Por Adelson Vidal Alves
Falta uma identidade de
concepção de mundo entre escritores e povo, ou seja, os sentimentos populares
não são vividos como próprios pelos escritores, nem os escritores desempenham
uma função educadora nacional , isto é, não se colocaram e não se colocam o
problema de elaborar os sentimentos populares após tê-los revivido e dele se apropriado.
(Antônio Gramsci)
O processo de transição
brasileira para a modernidade capitalista se caracterizou por arranjos “por
cima”, estabelecidos pelas classes dominantes e com restritas concessões aos
setores subalternos. O não protagonismo dos “de baixo” nos herdou uma realidade
social e política extremamente autoritária, já que além de conservar as estruturas
de dominação, fortaleciam um estado dominador e enfraquecia a sociedade civil.
Mesmo nos dias de hoje, aonde
nossa democracia vem se consolidando cada vez mais nos marcos institucionais, ainda
sim é possível ver ações antidemocráticas no campo da política, como as
excessivas medidas provisórias e nas relações comerciais entre os poderes
republicanos.
Mas o que quero abordar neste
curto artigo é a relação entre o fenômeno citado, que Gramsci chamou de “revolução passiva”, com a produção cada vez mais evidente de escritores, artistas e intelectuais
sem nenhum vínculo com as bases populares de nossa sociedade. São todos
produtores de uma arte que descreve um povo a partir dos olhares das elites,
completamente divorciados de sua realidade social, e totalmente desconectados
com a dor das camadas de baixo e dos interesses nacionais.

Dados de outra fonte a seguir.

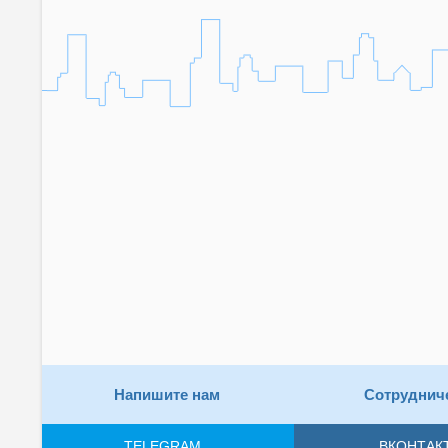
Напишите нам
Сотруднич
TELEGRAM
ВКОНТАК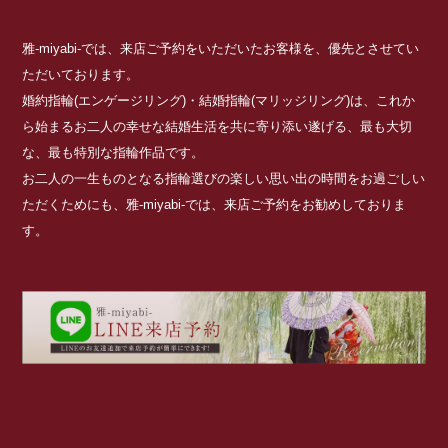
雅-miyabi-では、来店ご予約をいただいたお客様を、優先とさせてい
ただいております。
婚約指輪(エンゲージリング)・結婚指輪(マリッジリング)は、これか
ら始まるお二人の幸せな結婚生活を共に寄り添い遂げる、最も大切
な、最も特別な指輪作品です。
お二人の一生ものとなる指輪選びの楽しい思い出の時間をお過ごしい
ただくためにも、雅-miyabi-では、来店ご予約をお勧めしておりま
す。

A história da
cultura e intelectualidade brasileira é a história da rejeição do “nacional popular”.
A questão começa a ser
desvendada na medida em que nossas revoluções passivas (Independência,
abolição, República, Revolução de 30 e etc) se produziram em meio a cooptação
de nossa intelectualidade, dentro de um fenômeno que o teórico italiano
denominou “transformismo”. Salvo exceções gloriosas como Graciliano Ramos e
Lima Barreto (este só conheço superficialmente), que desenvolveram uma produção
literária conectada com a dor dos oprimidos de nossa nação, nossos intelectuais
desembocaram para a burocracia estatal, e fazem arte como “castas hierárquicas”
para além do povo e sua vida social.
O agravante, abusando das
categorias gramscianas, está no fato de que esta atuação cultural, situada no
campo da sociedade civil, acaba por fortalecer a hegemonia dos grupos
dominantes, já que falta a elevação da criticidade popular, que seria possível
por meio de um casamento estável entre o povo e os intelectuais.
Nos dias de hoje poderíamos
selecionar artistas, poetas, escritores, músicos e intelectuais que de alguma
forma ainda tentam articular uma cultura “Nacional-Popular”, comprometida na
construção de novas vontades coletivas transformadoras. Mas o predomínio fica
por conta daqueles que não conseguiram romper com os rumos de nossa história, e
seguem distanciados de seu chão, optando por uma arte elitista com significativa dependência do Estado.
Fazer cultura não é o simples
exercício de uma criatividade inata, é antes tudo trabalhar dialeticamente sob
a realidade histórica em que se vive, como nos ensinava Lukács. É sobretudo
estar inserido dentro de uma disputa de visão de mundo, onde as classes
proprietárias tentam usar de seus "intelectuais orgânicos” para formar
consensos no campo da moral, e as classes trabalhadoras se esforçam no mesmo
sentido.
O surgimento de artistas e intelectuais que vivem a cultura em diálogo com os problemas de seu povo e nação é condição indispensável para o advento de outra ordem social. O caminho, porém, parece ser longo.
O surgimento de artistas e intelectuais que vivem a cultura em diálogo com os problemas de seu povo e nação é condição indispensável para o advento de outra ordem social. O caminho, porém, parece ser longo.